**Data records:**
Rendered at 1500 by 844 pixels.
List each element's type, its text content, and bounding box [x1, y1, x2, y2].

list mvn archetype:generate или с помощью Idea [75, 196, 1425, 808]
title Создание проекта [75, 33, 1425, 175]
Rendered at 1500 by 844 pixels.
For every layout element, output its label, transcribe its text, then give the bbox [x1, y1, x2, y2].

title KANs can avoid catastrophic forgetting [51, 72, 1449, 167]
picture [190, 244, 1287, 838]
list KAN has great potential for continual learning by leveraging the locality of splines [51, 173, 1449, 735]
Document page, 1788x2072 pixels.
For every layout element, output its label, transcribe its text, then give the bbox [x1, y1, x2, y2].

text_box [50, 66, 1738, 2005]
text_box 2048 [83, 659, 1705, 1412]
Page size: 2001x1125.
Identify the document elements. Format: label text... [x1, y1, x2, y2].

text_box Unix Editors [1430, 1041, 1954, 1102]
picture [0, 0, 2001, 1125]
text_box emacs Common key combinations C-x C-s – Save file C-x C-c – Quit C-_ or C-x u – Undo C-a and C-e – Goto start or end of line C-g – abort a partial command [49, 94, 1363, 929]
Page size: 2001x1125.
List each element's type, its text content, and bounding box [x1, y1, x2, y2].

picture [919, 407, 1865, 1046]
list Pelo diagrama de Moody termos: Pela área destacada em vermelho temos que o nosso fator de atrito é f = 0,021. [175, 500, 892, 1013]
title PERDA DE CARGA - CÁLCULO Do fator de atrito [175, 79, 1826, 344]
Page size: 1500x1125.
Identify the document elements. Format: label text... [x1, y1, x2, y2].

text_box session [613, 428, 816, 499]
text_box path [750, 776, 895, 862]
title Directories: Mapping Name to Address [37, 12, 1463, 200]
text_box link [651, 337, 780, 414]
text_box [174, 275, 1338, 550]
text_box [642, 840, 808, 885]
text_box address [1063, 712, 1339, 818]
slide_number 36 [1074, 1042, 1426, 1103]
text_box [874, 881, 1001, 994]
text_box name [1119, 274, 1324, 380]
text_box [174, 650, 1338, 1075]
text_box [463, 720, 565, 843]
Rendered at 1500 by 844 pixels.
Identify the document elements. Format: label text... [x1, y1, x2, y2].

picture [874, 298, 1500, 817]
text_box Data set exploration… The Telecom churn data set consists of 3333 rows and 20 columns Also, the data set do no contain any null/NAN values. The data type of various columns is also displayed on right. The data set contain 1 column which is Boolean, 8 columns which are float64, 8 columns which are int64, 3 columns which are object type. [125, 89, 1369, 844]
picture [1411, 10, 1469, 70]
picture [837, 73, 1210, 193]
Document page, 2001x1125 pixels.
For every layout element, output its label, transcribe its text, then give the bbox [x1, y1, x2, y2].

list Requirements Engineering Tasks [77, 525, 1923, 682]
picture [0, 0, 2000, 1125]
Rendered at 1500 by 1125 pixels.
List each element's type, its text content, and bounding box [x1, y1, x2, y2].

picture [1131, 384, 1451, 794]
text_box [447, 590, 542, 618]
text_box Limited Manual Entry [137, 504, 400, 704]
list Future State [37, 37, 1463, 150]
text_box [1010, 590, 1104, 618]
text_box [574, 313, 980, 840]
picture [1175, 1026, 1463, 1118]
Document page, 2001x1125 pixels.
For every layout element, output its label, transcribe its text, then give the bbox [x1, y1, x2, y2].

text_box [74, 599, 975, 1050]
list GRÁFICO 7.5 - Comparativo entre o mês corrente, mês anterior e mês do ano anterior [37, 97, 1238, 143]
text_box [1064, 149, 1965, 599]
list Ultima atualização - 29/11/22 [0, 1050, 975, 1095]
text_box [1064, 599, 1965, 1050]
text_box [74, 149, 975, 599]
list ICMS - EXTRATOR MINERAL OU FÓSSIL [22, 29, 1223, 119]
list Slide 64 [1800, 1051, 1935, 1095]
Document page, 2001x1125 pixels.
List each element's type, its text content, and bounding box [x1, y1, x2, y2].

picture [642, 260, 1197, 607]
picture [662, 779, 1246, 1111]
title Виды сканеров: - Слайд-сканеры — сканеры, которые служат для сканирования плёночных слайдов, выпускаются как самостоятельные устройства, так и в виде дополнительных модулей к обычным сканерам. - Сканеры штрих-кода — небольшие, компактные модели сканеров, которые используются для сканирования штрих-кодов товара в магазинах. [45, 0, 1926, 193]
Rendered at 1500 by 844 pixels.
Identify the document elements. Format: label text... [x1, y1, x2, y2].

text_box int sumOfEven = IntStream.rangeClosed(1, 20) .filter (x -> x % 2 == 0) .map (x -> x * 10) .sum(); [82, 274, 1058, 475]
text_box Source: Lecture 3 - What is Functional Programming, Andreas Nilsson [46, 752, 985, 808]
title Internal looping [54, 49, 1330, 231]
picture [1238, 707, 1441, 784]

**The task:**
Transcribe all of the entries without alteration.

**Answer area:**
Rendered at 1500 by 844 pixels.
List each element's type, its text content, and bounding box [x1, y1, x2, y2].

list mvn archetype:generate или с помощью Idea [75, 196, 1425, 808]
title Создание проекта [75, 33, 1425, 175]
Rendered at 1500 by 844 pixels.
For every layout element, output its label, transcribe its text, then give the bbox [x1, y1, x2, y2].

title KANs can avoid catastrophic forgetting [51, 72, 1449, 167]
picture [190, 244, 1287, 838]
list KAN has great potential for continual learning by leveraging the locality of splines [51, 173, 1449, 735]
Document page, 1788x2072 pixels.
For every layout element, output its label, transcribe its text, then give the bbox [x1, y1, x2, y2].

text_box [50, 66, 1738, 2005]
text_box 2048 [83, 659, 1705, 1412]
Page size: 2001x1125.
Identify the document elements. Format: label text... [x1, y1, x2, y2].

text_box Unix Editors [1430, 1041, 1954, 1102]
picture [0, 0, 2001, 1125]
text_box emacs Common key combinations C-x C-s – Save file C-x C-c – Quit C-_ or C-x u – Undo C-a and C-e – Goto start or end of line C-g – abort a partial command [49, 94, 1363, 929]
Page size: 2001x1125.
List each element's type, its text content, and bounding box [x1, y1, x2, y2].

picture [919, 407, 1865, 1046]
list Pelo diagrama de Moody termos: Pela área destacada em vermelho temos que o nosso fator de atrito é f = 0,021. [175, 500, 892, 1013]
title PERDA DE CARGA - CÁLCULO Do fator de atrito [175, 79, 1826, 344]
Page size: 1500x1125.
Identify the document elements. Format: label text... [x1, y1, x2, y2].

text_box session [613, 428, 816, 499]
text_box path [750, 776, 895, 862]
title Directories: Mapping Name to Address [37, 12, 1463, 200]
text_box link [651, 337, 780, 414]
text_box [174, 275, 1338, 550]
text_box [642, 840, 808, 885]
text_box address [1063, 712, 1339, 818]
slide_number 36 [1074, 1042, 1426, 1103]
text_box [874, 881, 1001, 994]
text_box name [1119, 274, 1324, 380]
text_box [174, 650, 1338, 1075]
text_box [463, 720, 565, 843]
Rendered at 1500 by 844 pixels.
Identify the document elements. Format: label text... [x1, y1, x2, y2].

picture [874, 298, 1500, 817]
text_box Data set exploration… The Telecom churn data set consists of 3333 rows and 20 columns Also, the data set do no contain any null/NAN values. The data type of various columns is also displayed on right. The data set contain 1 column which is Boolean, 8 columns which are float64, 8 columns which are int64, 3 columns which are object type. [125, 89, 1369, 844]
picture [1411, 10, 1469, 70]
picture [837, 73, 1210, 193]
Document page, 2001x1125 pixels.
For every layout element, output its label, transcribe its text, then give the bbox [x1, y1, x2, y2].

list Requirements Engineering Tasks [77, 525, 1923, 682]
picture [0, 0, 2000, 1125]
Rendered at 1500 by 1125 pixels.
List each element's type, its text content, and bounding box [x1, y1, x2, y2].

picture [1131, 384, 1451, 794]
text_box [447, 590, 542, 618]
text_box Limited Manual Entry [137, 504, 400, 704]
list Future State [37, 37, 1463, 150]
text_box [1010, 590, 1104, 618]
text_box [574, 313, 980, 840]
picture [1175, 1026, 1463, 1118]
Document page, 2001x1125 pixels.
For every layout element, output its label, transcribe its text, then give the bbox [x1, y1, x2, y2].

text_box [74, 599, 975, 1050]
list GRÁFICO 7.5 - Comparativo entre o mês corrente, mês anterior e mês do ano anterior [37, 97, 1238, 143]
text_box [1064, 149, 1965, 599]
list Ultima atualização - 29/11/22 [0, 1050, 975, 1095]
text_box [1064, 599, 1965, 1050]
text_box [74, 149, 975, 599]
list ICMS - EXTRATOR MINERAL OU FÓSSIL [22, 29, 1223, 119]
list Slide 64 [1800, 1051, 1935, 1095]
Document page, 2001x1125 pixels.
List each element's type, its text content, and bounding box [x1, y1, x2, y2].

picture [642, 260, 1197, 607]
picture [662, 779, 1246, 1111]
title Виды сканеров: - Слайд-сканеры — сканеры, которые служат для сканирования плёночных слайдов, выпускаются как самостоятельные устройства, так и в виде дополнительных модулей к обычным сканерам. - Сканеры штрих-кода — небольшие, компактные модели сканеров, которые используются для сканирования штрих-кодов товара в магазинах. [45, 0, 1926, 193]
Rendered at 1500 by 844 pixels.
Identify the document elements. Format: label text... [x1, y1, x2, y2].

text_box int sumOfEven = IntStream.rangeClosed(1, 20) .filter (x -> x % 2 == 0) .map (x -> x * 10) .sum(); [82, 274, 1058, 475]
text_box Source: Lecture 3 - What is Functional Programming, Andreas Nilsson [46, 752, 985, 808]
title Internal looping [54, 49, 1330, 231]
picture [1238, 707, 1441, 784]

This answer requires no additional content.